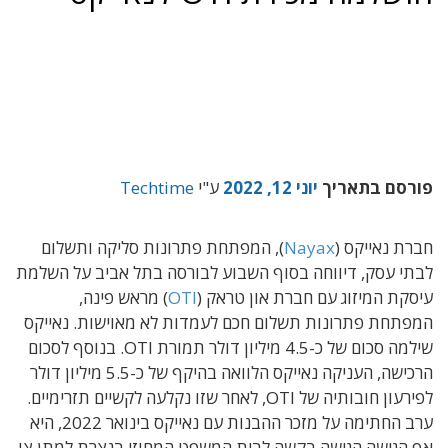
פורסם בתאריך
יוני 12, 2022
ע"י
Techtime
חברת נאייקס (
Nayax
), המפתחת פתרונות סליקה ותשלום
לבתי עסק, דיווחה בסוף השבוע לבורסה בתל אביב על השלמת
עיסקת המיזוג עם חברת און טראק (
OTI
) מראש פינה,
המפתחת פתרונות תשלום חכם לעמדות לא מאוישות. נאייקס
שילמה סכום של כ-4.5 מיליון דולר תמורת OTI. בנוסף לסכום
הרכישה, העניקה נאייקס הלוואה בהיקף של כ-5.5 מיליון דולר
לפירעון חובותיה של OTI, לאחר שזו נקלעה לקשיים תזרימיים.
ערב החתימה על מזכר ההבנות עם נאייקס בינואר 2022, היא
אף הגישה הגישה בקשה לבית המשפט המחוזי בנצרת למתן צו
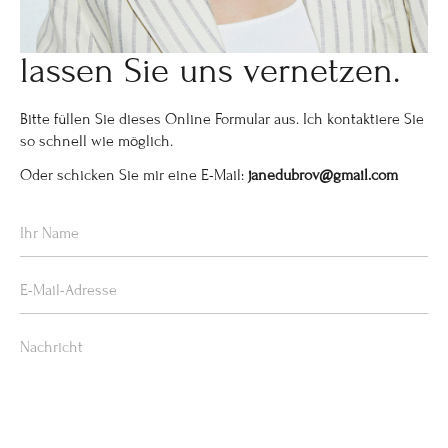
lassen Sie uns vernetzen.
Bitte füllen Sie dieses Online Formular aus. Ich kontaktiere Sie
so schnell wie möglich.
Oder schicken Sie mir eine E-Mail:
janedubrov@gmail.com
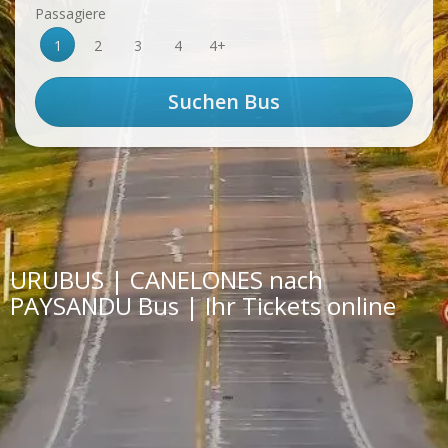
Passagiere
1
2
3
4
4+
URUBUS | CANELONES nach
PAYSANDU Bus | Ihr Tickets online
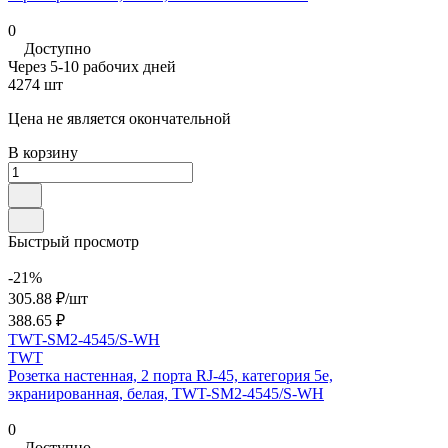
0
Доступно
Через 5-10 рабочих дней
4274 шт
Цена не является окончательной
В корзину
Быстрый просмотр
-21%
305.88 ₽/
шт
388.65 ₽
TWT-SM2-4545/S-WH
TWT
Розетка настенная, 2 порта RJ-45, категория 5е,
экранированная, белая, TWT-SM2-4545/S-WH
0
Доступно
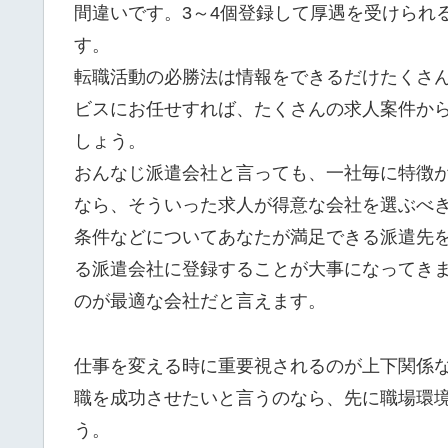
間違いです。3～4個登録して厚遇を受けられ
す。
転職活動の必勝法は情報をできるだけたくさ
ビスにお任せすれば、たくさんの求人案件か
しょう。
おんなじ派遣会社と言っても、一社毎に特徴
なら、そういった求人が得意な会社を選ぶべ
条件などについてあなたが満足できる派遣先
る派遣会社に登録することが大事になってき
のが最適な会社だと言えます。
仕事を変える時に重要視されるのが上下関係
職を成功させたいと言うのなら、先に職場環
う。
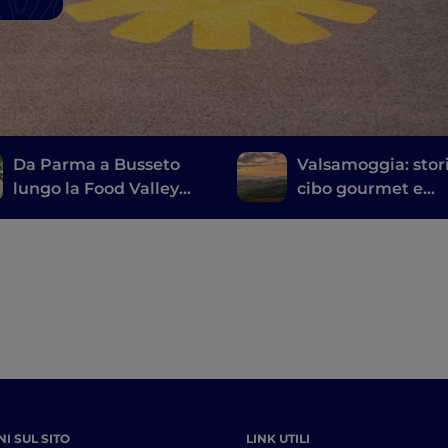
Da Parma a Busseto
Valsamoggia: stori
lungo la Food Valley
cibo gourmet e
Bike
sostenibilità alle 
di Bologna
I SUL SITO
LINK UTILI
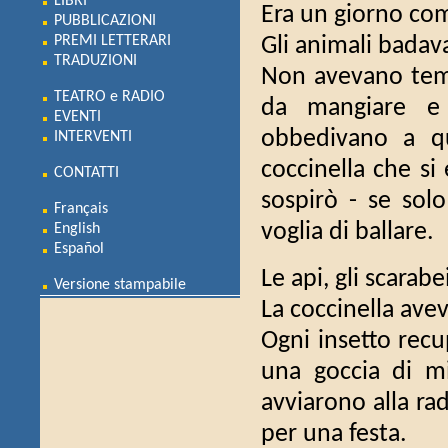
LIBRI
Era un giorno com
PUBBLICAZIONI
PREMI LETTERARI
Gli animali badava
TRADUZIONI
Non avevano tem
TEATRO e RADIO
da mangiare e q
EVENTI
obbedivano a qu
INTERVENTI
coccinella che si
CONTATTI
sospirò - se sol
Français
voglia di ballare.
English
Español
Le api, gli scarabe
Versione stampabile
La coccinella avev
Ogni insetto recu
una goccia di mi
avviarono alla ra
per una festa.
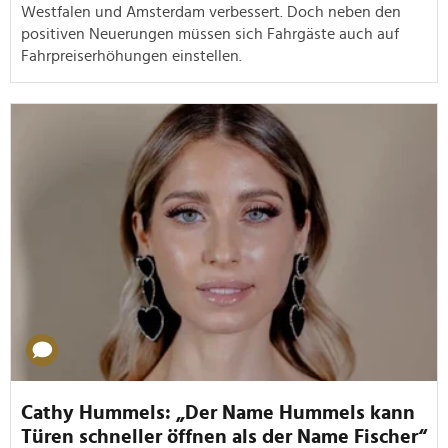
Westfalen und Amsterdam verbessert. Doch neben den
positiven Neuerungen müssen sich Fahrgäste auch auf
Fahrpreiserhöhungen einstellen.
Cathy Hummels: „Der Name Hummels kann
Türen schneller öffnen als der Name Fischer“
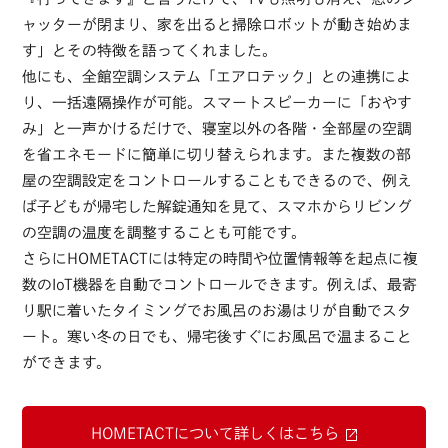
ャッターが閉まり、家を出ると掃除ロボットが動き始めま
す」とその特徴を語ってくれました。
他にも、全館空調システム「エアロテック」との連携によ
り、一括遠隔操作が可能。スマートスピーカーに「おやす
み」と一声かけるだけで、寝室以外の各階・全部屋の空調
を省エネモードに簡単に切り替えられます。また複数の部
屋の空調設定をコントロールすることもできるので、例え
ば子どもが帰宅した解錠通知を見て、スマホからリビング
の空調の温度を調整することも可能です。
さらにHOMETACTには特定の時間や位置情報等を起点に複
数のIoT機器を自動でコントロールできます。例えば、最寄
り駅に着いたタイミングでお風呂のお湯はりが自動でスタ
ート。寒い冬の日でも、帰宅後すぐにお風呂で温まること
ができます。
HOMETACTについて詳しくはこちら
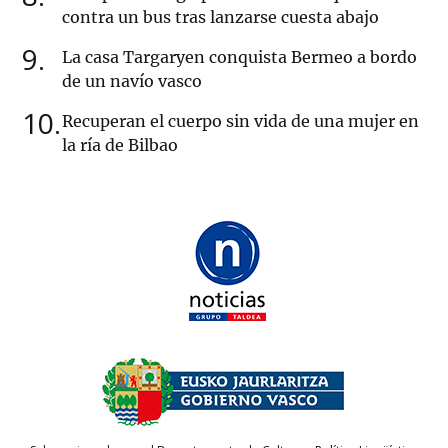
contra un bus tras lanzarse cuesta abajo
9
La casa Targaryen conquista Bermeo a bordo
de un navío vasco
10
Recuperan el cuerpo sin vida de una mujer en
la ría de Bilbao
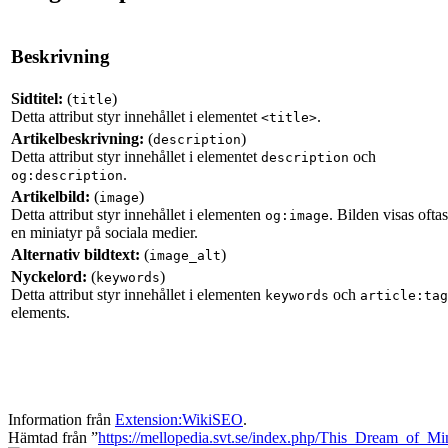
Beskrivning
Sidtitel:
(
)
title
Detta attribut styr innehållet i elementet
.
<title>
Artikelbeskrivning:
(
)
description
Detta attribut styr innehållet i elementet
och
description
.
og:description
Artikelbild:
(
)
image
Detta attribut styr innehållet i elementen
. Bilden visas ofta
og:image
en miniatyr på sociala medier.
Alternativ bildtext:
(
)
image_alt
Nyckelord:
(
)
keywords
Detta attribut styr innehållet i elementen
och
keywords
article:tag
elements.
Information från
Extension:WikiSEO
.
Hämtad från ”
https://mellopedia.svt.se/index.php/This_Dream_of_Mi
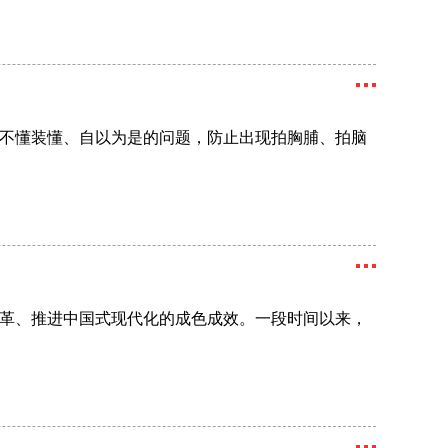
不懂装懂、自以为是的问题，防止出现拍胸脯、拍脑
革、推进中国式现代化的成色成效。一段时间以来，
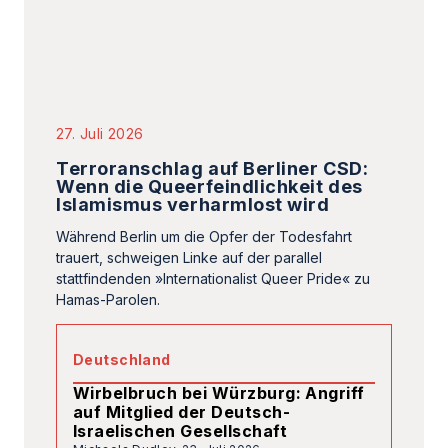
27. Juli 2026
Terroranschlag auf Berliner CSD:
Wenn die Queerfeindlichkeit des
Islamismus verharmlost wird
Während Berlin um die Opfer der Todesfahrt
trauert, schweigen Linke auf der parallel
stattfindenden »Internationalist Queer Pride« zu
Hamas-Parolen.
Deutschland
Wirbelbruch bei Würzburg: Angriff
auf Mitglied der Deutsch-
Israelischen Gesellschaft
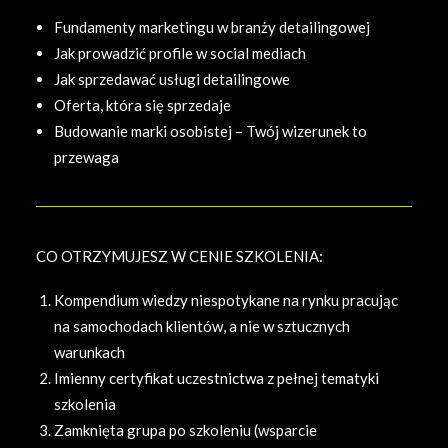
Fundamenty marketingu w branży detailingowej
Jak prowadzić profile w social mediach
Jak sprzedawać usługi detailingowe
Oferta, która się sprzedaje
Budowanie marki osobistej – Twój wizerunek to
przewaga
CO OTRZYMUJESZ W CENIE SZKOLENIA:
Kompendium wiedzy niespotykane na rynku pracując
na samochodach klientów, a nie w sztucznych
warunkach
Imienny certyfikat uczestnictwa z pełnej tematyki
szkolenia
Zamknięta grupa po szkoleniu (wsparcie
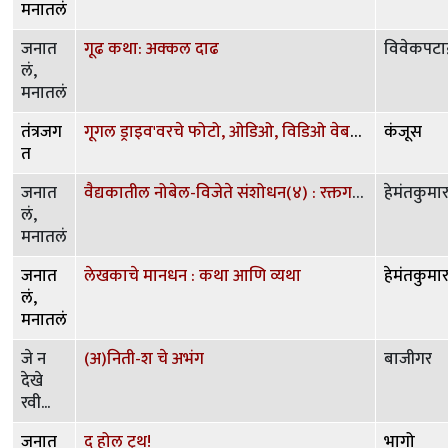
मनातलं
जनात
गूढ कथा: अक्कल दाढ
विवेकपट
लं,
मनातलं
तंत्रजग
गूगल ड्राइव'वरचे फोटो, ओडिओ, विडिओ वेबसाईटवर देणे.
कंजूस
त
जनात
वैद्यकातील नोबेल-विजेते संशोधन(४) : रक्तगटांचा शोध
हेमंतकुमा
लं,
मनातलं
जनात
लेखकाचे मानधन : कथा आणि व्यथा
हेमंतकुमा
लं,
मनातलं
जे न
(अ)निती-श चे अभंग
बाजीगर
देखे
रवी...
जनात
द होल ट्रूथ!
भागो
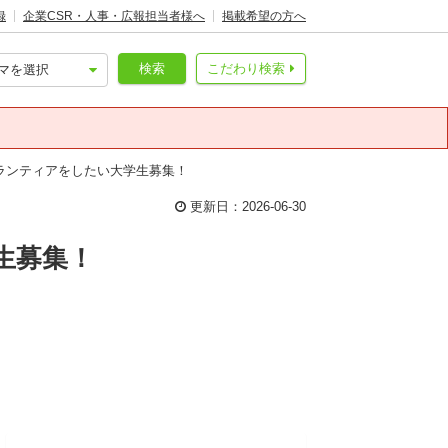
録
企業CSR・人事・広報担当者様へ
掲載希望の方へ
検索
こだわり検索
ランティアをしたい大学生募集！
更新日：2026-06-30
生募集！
***
ABOUT THIS EXERCISE: Starting at the line that contains "Era un giorno com" and ending at the line that contains "CO OTRZYMUJESZ W", transcribe the material above exactly, excluding pictures.

TASK RESULT:
Era un giorno com
PUBBLICAZIONI
PREMI LETTERARI
Gli animali badava
TRADUZIONI
Non avevano tem
TEATRO e RADIO
da mangiare e q
EVENTI
obbedivano a qu
INTERVENTI
coccinella che si
CONTATTI
sospirò - se sol
Français
voglia di ballare.
English
Español
Le api, gli scarabe
Versione stampabile
La coccinella avev
Ogni insetto recu
una goccia di mi
avviarono alla ra
per una festa.
Westfalen und Amsterdam verbessert. Doch neben den
positiven Neuerungen müssen sich Fahrgäste auch auf
Fahrpreiserhöhungen einstellen.
Cathy Hummels: „Der Name Hummels kann
Türen schneller öffnen als der Name Fischer“
ャッターが閉まり、家を出ると掃除ロボットが動き始めま
す」とその特徴を語ってくれました。
他にも、全館空調システム「エアロテック」との連携によ
り、一括遠隔操作が可能。スマートスピーカーに「おやす
み」と一声かけるだけで、寝室以外の各階・全部屋の空調
を省エネモードに簡単に切り替えられます。また複数の部
屋の空調設定をコントロールすることもできるので、例え
ば子どもが帰宅した解錠通知を見て、スマホからリビング
の空調の温度を調整することも可能です。
さらにHOMETACTには特定の時間や位置情報等を起点に複
数のIoT機器を自動でコントロールできます。例えば、最寄
り駅に着いたタイミングでお風呂のお湯はりが自動でスタ
ート。寒い冬の日でも、帰宅後すぐにお風呂で温まること
ができます。
HOMETACTについて詳しくはこちら
contra un bus tras lanzarse cuesta abajo
9
La casa Targaryen conquista Bermeo a bordo
de un navío vasco
10
Recuperan el cuerpo sin vida de una mujer en
la ría de Bilbao
Beskrivning
Sidtitel:
(
)
title
Detta attribut styr innehållet i elementet
.
<title>
Artikelbeskrivning:
(
)
description
Detta attribut styr innehållet i elementet
och
description
.
og:description
Artikelbild:
(
)
image
Detta attribut styr innehållet i elementen
. Bilden visas ofta
og:image
en miniatyr på sociala medier.
Alternativ bildtext:
(
)
image_alt
Nyckelord:
(
)
keywords
Detta attribut styr innehållet i elementen
och
keywords
article:tag
elements.
Information från
Extension:WikiSEO
.
Hämtad från ”
https://mellopedia.svt.se/index.php/This_Dream_of_Mi
不懂装懂、自以为是的问题，防止出现拍胸脯、拍脑
革、推进中国式现代化的成色成效。一段时间以来，
27. Juli 2026
Terroranschlag auf Berliner CSD:
Wenn die Queerfeindlichkeit des
Islamismus verharmlost wird
Während Berlin um die Opfer der Todesfahrt
trauert, schweigen Linke auf der parallel
stattfindenden »Internationalist Queer Pride« zu
Hamas-Parolen.
Deutschland
Wirbelbruch bei Würzburg: Angriff
auf Mitglied der Deutsch-
Israelischen Gesellschaft
Fundamenty marketingu w branży detailingowej
Jak prowadzić profile w social mediach
Jak sprzedawać usługi detailingowe
Oferta, która się sprzedaje
Budowanie marki osobistej – Twój wizerunek to
przewaga
CO OTRZYMUJESZ W CENIE SZKOLENIA:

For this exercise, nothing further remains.